# Benchmark



## junksecret (Jun 24, 2011)

I know that benchmarks don't mean much but my S3 has always been the fastest device on the results [email protected] around 6000. Today I'm just over 3000, i flashed the latest rpm zip to match the modem today but i can't imagine that has anything to do with it.








Any thoughts?
tappity tap tapped on my SGS3


----------



## blaineevans (Jul 11, 2011)

Reboot.

Sent from my SCH-I535 using Tapatalk 2


----------



## junksecret (Jun 24, 2011)

blaineevans said:


> Reboot.
> 
> Sent from my SCH-I535 using Tapatalk 2


Tried it a few times, no luck.....but thanks for the suggestion.


----------



## Mustang302LX (Jun 28, 2011)

Delete the app and don't worry about benchmarks as they don't show how the phone functions on a day to day basis doing basic tasks.


----------



## sooner7 (Mar 31, 2012)

If its smooth and has good battery life, don't worry about it


----------



## ImaComputa (Sep 8, 2011)

Get really drunk and it'll make the 3 look like a 9 and you'll forget all about it.


----------



## junksecret (Jun 24, 2011)

I know it's a useless number, just wonder why it suddenly changed....

tappity tap tapped on my SGS3


----------



## Goose306 (Sep 12, 2011)

Can you still hack it with an sqlite db hack? If not may be able to.do it with GameCIH. Put that biznitch over 9000!

Regarding your real issue there is lots of potential reasons... is you CPU hotplugged or otherwise limited?

Tapped from my jelly-beaned d2vzw with 4.2 gapps


----------

> [Activity 1]:
Answer these questions about the benchmark thread, one per line:
(a) What did junksecret flash on the day the score dropped?
(b) What one-word fix does blaineevans suggest?
(c) What does Goose306 ask about the CPU?
> [Activity 2]: Write out the benchmark thread word for word, everything from "Tried it a few" down to "doing basic tasks.".

> [Supplied data]:

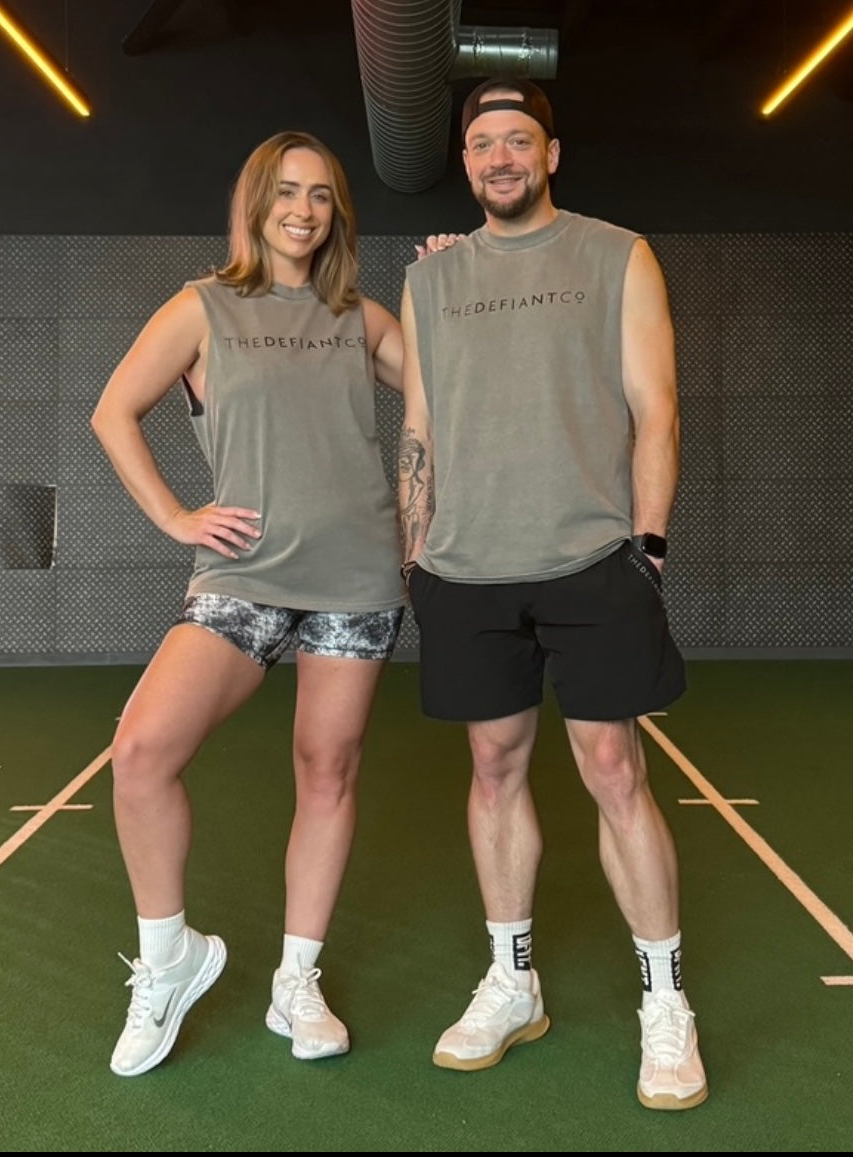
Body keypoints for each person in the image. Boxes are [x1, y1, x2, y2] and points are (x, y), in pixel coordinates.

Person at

> [Answer space 1]:
(a) The latest rpm zip, to match the modem.
(b) Reboot.
(c) Whether it is hotplugged or otherwise limited.

> [Answer space 2]:
Tried it a few times, no luck.....but thanks for the suggestion.


----------



## Mustang302LX (Jun 28, 2011)

Delete the app and don't worry about benchmarks as they don't show how the phone functions on a day to day basis doing basic tasks.